The astonishing being who accompanied me only became more beautiful as she swam. The light from the sun both penetrated the water in dancing shafts and also glittered and reflected on her face, which maintained an amazing smile of what she called “love” as she looked at me. I do not understand what I have done to deserve such royal treatment from one so wonderful, but I am grateful for it and want only to reflect it back to her and take it in—like the lake under the sun.

We found a long, heavy object protruding from the surface of the water called a “log” and took turns climbing on it. As my weight reached the end of the log it would sink and attract the attention of some tiny creatures, all silver and black with eyes very large for their tiny bodies (about two inches long). The silver-haired being who was guiding me through these wonders called them “fish”. Incredibly, they breathe water as we breathe air and are completely built for survival under the surface.
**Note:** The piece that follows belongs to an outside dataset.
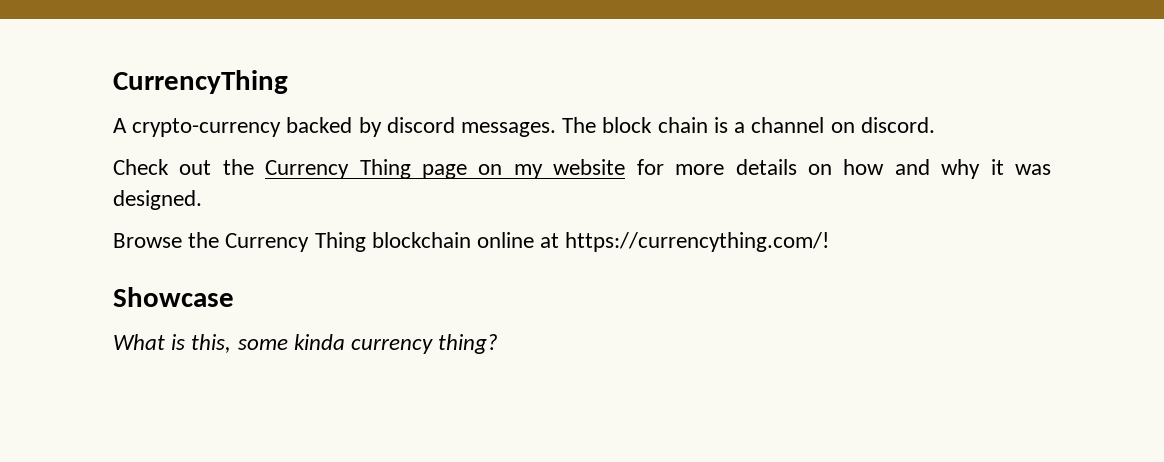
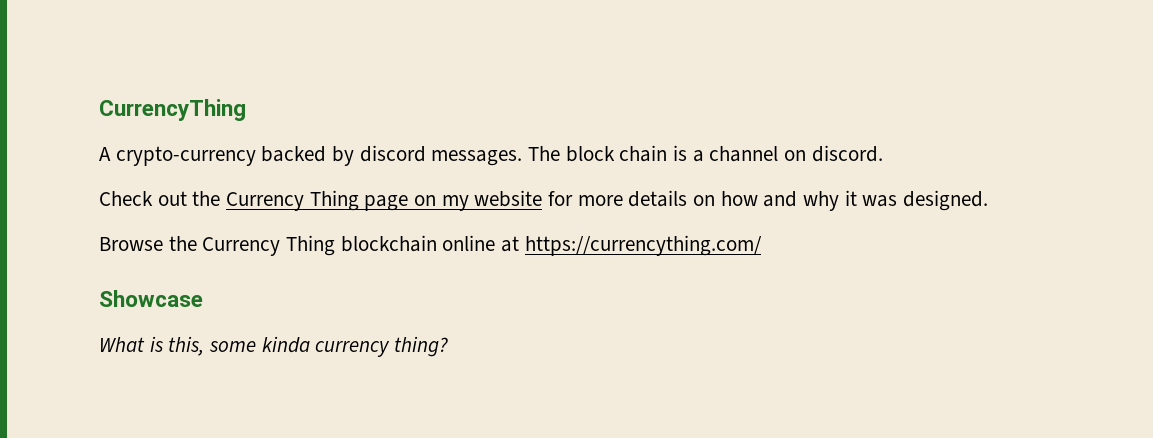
[565,232,830,252] https://currencything.com/! -> [524,235,762,256] https://currencything.com/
They were curious about me, and a couple of them even harmlessly nibbled on me as I lay watching them.

I could go on and on about my experience on that world, but I will return to this one only to observe that some people may have only seen a portly middle-aged man go swimming with his wife the other evening, but that’s not what I saw.

G K Chesterton was perfectly right when he said, “The world will never starve for want of wonders; but only for want of wonder.”